* **Information given**:
====

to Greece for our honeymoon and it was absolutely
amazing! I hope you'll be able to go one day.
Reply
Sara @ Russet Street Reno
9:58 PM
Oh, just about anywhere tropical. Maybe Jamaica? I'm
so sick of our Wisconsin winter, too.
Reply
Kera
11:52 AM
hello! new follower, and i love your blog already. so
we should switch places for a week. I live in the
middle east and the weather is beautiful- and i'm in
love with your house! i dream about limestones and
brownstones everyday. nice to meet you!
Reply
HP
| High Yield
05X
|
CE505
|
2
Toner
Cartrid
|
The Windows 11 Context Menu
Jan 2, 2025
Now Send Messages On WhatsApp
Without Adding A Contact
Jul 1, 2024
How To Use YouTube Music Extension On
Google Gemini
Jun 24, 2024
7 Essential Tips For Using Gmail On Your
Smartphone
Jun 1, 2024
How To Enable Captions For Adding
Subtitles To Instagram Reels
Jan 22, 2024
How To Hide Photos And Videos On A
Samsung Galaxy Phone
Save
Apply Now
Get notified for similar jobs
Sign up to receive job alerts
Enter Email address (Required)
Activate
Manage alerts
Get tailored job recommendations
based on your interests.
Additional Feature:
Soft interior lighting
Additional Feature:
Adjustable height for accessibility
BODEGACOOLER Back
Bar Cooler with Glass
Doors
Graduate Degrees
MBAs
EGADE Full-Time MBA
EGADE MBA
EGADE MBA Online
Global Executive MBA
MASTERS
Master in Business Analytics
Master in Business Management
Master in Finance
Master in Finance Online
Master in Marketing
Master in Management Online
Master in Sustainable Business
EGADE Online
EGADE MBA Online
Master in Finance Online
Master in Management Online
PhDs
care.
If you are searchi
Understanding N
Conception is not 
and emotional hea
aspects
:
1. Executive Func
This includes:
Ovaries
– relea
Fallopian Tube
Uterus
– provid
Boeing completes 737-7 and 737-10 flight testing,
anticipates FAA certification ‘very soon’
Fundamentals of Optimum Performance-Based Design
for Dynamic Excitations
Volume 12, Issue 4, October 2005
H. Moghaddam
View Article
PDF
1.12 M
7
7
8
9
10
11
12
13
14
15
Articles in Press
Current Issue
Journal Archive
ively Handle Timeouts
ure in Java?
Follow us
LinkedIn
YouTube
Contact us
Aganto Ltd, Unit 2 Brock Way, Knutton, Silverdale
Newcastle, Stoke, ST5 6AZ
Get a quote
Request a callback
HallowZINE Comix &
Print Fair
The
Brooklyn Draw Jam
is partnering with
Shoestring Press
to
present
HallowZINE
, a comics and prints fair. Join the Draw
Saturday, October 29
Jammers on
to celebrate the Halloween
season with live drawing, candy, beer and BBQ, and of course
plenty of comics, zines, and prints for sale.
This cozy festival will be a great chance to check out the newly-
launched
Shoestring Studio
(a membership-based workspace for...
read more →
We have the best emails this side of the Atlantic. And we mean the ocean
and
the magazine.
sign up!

====

* **Task details**: Which lines of the data contain the string "Adding"? Copy each one.

* **Task result**:
Without Adding A Contact
How To Enable Captions For Adding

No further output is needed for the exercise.